Verfahren nach Anspruch 14, ferner mit dem Schritt des Empfangens eines oder mehrerer Paketschlüssel von dem Anbieter, wobei jeder Paketschlüssel einem Programmpaket entspricht, auf das der Kunde Anspruch hat. Verfahren nach Anspruch 14, wobei die Paketinformationen ferner eine Kennung des assoziierten Pakets umfassen. Verfahren nach Anspruch 14, wobei die Paketinformationen mit der Übertragung des verschlüsselten Programms verschachtelt werden. Verfahren nach Anspruch 14, wobei die Paketinformationen auf einem Steuerkanal gesendet werden. Verfahren nach Anspruch 14, wobei die Paketinformationen auf eine Anforderung hin, das Programm anzuschauen, ausgewertet werden. Verfahren nach Anspruch 14, wobei die Paketinformationen vor einer Anforderung, das Programm anzuschauen, ausgewertet werden. Verfahren nach Anspruch 14, ferner mit dem Schritt des Speicherns des jedem Programmpaket, auf das der Kunde Anspruch hat, entsprechenden Paketschlüssels. Verfahren nach Anspruch 21, wobei die Paketinformationen ferner eine Kennung des assoziierten Pakets umfassen. Verfahren nach Anspruch 21, wobei die Paketinformationen mit der Übertragung des verschlüsselten Programms verschachtelt werden. Verfahren nach Anspruch 21, wobei die Paketinformationen auf einem Steuerkanal gesendet werden. Verfahren nach Anspruch 21, wobei die Paketinformationen ausgewertet werden, wenn der Kunde anfordert, das Programm anzuschauen. Verfahren nach Anspruch 21, wobei die Paketinformationen ausgewertet werden, bevor der Kunde anfordert, das Programm anzuschauen.
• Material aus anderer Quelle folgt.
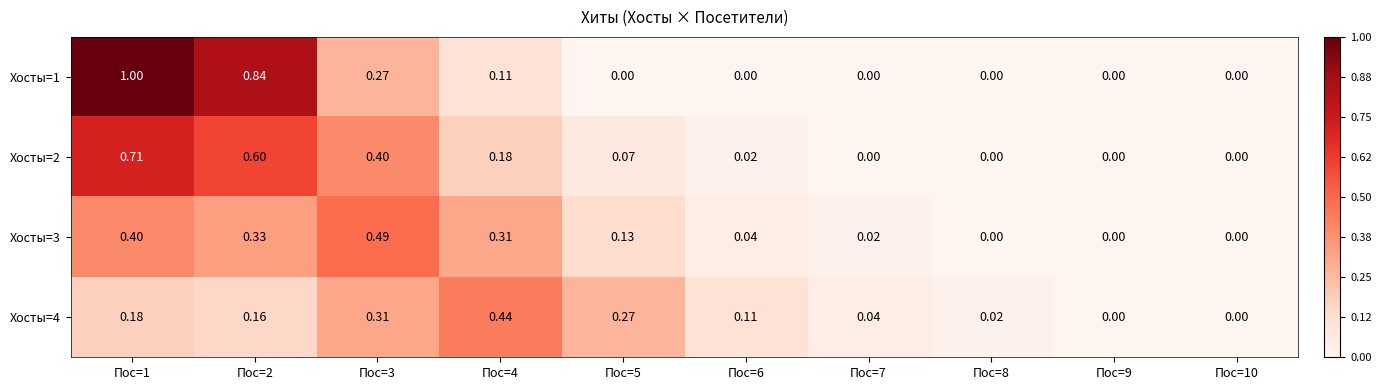

Which series has the largest total across all categories?

Хосты=1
Herstellungsartikel, umfassend:

ein computerlesbares Medium mit darauf realisierten computerlesbaren Codemitteln, wobei die computerlesbaren Programmcodemittel folgendes umfassen:

einen Schritt zum Identifizieren eines oder mehrerer mit einem zu sendenden Programm assoziierter Pakete, wobei jedes der Pakete einen assoziierten Paketschlüssel aufweist;

einen Schritt zum Verschlüsseln des zu mehreren Kunden zu sendenden Programms unter Verwendung eines Programmschlüssels; und

einen Schritt zum Senden des verschlüsselten Programms zusammen mit Paketinformationen für jedes identifizierte Paket, wobei die Paketinformationen den Programmschlüssel enthalten, der mit dem Paketschlüssel verschlüsselt wird, der für das entsprechende Paket, das das Programm enthält, einzigartig ist.
Herstellungsartikel, umfassend:

ein computerlesbares Medium mit darauf realisierten computerlesbaren Codemitteln, wobei die computerlesbaren Programmcodemittel folgendes umfassen:

einen Schritt zum Empfangen eines verschlüsselten Programms zusammen mit Paketinformationen, wobei die Paketinformationen einen mit einem Paketschlüssel verschlüsselten Programmschlüssel enthalten, wobei der Programmschlüssel zum Verschlüsseln des Programms verwendet wird;

einen Schritt zum Abrufen des Paketschlüssels, der einem Paket entspricht, zu dem das verschlüsselte Programm gehört;

einen Schritt zum Entschlüsseln der Paketinformationen unter Verwendung des abgerufenen Paketschlüssels, der für das entsprechende Paket, das das Programm enthält, einzigartig ist, um den Programmschlüssel zu erhalten; und

einen Schritt zum Entschlüsseln des verschlüsselten Programms unter Verwendung des Programmschlüssels.